In many ways, though, this is beside the point. Kevorkian pursued his notorious assisted-suicide campaign not for the purpose of compassion, but primarily to fulfill his own macabre obsessions. Utterly ignored by the mainstream media, Kevorkian’s true goal in assisting suicides was gaining license to engage in ‘obitiatry,’ a term he coined to describe anesthetizing people, experimenting upon them, and then finishing them off with a lethal injection. Thus, Kevorkian admitted on page 214 of his 1991 book Prescription Medicide:
I feel it is only decent and fair to explain my ultimate aim…It is not simply to help suffering and doomed persons kill themselves… [W]hat I find most satisfying is the prospect of making possible the performance of invaluable experiments or other beneficial medical acts under conditions that this first unpleasant step can help establish.

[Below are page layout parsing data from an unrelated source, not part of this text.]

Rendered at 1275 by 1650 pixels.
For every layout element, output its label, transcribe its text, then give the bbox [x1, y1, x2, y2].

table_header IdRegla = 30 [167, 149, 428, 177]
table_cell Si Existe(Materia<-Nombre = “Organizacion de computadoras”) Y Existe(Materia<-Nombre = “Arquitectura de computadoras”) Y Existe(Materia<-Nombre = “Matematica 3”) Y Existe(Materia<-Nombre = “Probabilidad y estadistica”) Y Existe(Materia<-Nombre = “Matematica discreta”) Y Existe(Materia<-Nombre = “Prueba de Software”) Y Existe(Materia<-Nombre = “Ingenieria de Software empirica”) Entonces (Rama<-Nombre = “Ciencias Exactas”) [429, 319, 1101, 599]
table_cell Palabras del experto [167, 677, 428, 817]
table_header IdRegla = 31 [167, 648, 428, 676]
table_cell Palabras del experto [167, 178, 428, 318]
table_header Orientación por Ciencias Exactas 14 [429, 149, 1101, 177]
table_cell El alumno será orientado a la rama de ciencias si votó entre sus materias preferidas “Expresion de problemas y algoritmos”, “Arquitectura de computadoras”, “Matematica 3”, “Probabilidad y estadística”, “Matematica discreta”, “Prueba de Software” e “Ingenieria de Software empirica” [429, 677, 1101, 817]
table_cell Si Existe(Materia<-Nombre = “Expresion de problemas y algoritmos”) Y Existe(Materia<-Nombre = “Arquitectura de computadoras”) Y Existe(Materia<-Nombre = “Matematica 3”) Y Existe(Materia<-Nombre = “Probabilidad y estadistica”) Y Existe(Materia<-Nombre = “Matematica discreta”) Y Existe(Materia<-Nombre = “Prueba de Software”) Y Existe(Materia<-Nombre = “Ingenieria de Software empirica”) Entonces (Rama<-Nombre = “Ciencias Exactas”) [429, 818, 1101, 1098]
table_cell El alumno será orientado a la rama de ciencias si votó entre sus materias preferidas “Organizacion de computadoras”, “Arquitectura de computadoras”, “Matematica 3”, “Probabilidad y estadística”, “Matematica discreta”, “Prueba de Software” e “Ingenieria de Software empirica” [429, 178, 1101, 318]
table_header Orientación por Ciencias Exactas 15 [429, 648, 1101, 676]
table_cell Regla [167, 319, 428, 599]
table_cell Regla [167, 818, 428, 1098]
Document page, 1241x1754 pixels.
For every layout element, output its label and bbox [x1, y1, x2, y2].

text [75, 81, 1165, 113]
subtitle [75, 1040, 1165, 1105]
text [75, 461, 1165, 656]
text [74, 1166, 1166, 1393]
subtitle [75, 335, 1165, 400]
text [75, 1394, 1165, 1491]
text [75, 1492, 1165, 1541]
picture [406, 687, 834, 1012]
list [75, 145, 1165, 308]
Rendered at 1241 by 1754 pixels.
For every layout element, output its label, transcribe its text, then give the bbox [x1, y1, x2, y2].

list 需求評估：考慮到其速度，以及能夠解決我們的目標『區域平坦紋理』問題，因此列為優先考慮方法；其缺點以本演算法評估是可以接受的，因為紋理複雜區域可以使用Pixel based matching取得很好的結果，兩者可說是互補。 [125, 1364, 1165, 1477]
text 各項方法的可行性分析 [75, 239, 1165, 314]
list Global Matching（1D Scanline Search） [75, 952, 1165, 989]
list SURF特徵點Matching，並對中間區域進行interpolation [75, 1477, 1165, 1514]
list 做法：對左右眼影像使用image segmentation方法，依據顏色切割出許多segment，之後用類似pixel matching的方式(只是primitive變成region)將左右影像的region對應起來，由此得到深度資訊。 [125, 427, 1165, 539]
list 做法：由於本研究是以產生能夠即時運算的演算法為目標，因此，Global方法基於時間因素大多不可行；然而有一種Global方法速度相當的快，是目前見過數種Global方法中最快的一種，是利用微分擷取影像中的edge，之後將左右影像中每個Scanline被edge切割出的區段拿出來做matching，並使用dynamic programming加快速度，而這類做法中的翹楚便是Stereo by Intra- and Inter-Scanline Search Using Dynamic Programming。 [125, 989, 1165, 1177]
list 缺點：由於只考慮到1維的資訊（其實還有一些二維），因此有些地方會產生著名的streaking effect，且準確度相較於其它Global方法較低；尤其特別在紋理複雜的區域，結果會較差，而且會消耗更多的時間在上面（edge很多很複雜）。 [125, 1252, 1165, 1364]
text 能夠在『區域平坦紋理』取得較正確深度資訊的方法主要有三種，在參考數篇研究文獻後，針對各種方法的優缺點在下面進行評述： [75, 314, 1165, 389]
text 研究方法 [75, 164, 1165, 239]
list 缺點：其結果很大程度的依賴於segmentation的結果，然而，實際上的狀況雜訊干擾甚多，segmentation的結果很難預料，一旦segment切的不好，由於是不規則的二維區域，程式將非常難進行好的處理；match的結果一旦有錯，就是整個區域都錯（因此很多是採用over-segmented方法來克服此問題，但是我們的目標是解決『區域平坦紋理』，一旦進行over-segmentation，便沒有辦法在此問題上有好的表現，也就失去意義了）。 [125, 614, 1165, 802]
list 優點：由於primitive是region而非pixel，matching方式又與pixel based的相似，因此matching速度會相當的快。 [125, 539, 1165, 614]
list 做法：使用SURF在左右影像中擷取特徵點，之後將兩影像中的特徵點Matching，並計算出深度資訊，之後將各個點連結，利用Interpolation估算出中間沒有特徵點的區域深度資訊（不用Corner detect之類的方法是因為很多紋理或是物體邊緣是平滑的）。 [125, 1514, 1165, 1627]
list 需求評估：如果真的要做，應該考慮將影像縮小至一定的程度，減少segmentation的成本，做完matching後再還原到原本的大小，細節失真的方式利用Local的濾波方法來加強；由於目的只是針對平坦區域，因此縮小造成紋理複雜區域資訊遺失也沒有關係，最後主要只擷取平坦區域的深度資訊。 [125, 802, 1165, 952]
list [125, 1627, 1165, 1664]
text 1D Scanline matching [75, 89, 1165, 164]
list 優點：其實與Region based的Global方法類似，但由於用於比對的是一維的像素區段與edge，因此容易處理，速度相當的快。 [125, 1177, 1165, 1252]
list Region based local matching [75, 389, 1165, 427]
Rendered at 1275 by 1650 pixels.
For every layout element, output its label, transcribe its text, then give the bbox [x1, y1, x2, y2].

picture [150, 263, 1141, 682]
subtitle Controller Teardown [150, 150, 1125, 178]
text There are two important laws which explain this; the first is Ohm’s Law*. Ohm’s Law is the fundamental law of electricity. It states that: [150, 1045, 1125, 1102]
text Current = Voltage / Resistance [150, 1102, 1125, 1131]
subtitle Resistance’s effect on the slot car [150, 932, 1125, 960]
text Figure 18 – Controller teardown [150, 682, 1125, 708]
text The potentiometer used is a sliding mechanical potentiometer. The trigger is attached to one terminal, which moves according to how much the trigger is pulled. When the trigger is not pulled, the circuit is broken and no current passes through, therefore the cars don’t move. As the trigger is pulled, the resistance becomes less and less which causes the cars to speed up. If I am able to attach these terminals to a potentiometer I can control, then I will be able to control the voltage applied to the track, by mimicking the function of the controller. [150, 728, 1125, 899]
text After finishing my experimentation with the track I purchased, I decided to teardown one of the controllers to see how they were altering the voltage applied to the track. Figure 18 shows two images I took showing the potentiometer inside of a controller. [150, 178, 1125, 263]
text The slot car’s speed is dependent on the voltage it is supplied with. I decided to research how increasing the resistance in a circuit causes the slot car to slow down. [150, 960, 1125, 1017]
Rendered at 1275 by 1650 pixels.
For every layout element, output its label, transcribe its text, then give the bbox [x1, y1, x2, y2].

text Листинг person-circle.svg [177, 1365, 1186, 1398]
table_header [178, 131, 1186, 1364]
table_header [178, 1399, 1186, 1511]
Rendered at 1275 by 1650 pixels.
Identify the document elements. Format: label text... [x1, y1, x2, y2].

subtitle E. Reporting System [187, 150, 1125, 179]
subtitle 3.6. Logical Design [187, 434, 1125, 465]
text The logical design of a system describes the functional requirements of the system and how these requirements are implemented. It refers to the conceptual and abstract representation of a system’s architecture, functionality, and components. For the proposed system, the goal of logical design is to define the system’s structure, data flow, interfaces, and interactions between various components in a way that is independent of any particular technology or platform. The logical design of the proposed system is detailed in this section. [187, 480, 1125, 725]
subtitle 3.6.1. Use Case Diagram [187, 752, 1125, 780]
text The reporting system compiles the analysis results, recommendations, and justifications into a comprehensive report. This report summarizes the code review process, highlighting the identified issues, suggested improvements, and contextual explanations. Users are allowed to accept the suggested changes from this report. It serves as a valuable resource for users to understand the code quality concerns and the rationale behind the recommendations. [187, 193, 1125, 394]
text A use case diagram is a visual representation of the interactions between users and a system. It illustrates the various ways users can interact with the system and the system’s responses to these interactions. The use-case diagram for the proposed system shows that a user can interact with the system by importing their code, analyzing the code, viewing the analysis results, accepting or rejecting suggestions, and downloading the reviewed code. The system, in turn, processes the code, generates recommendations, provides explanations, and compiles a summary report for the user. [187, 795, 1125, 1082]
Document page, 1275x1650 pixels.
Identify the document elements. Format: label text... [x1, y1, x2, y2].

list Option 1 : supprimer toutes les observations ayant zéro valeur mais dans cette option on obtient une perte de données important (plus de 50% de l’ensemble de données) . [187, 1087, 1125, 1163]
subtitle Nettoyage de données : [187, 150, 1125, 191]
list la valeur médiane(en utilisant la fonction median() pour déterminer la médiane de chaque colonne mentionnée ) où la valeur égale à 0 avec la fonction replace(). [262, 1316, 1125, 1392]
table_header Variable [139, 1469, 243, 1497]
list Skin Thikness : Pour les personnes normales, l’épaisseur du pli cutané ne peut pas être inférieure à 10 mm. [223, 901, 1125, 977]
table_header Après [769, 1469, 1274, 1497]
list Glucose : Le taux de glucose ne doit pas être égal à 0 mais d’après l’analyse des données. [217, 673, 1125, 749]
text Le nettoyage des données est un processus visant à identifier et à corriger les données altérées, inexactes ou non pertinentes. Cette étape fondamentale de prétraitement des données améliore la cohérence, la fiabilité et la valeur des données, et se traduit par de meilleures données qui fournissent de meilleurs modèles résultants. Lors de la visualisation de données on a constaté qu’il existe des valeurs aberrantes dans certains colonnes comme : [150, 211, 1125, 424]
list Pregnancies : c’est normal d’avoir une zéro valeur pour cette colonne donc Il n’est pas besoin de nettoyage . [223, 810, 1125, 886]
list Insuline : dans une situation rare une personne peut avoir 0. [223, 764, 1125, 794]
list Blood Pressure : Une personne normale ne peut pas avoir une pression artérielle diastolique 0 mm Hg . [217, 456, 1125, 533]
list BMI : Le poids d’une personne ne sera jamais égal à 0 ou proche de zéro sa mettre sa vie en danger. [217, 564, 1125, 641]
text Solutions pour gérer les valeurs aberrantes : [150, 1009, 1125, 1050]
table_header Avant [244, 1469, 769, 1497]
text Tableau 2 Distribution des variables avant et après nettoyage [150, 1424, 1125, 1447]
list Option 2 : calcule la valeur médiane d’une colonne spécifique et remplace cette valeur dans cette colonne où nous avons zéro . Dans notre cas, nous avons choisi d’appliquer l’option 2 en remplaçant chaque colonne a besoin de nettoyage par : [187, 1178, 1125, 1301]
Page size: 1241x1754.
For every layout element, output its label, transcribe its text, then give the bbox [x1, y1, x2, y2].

It isn’t as if this is a big secret that the media couldn’t uncover. Kevorkian began advocating unethical human experimentation on condemned prisoners in 1959. Thus, he wrote in a legal journal:
I propose that a prisoner condemned to death by due process of law be allowed to submit, by his own free choice, to medical experimentation under complete anesthesia (at the time appointed for administering the penalty) as a form of execution in lieu of conventional methods.
In the 1980s, Kevorkian added another twist, tying execution to organ harvesting in medical journal articles. He soon included the sick, disabled, and depressed as subjects of this starkly utilitarian goal—proposing the establishment of regional euthanasia clinics for mercy killing and obitiatry. Kevorkian took a step toward these goals in one of his latter assisted suicides when he removed the kidneys from the body of quadriplegic Joseph Tushkowski and offered them at a press conference for transplantation, ‘first come, first served.’
The media’s failure to inform the public about these and other truths about Jack Kevorkian speaks volumes about the quality of today’s media. When facts get in the way of the story that the media want to tell—in this case, of Jack the Martyr—they are often simply ignored. Unfortunately, this journalistic malpractice means that we are not pondering the interesting aspects of Kevorkian’s saga: How a clearly twisted personality driven to his assisted-suicide campaign by an obsession with human vivisection became, for a time, the most famous and popular doctor in the world.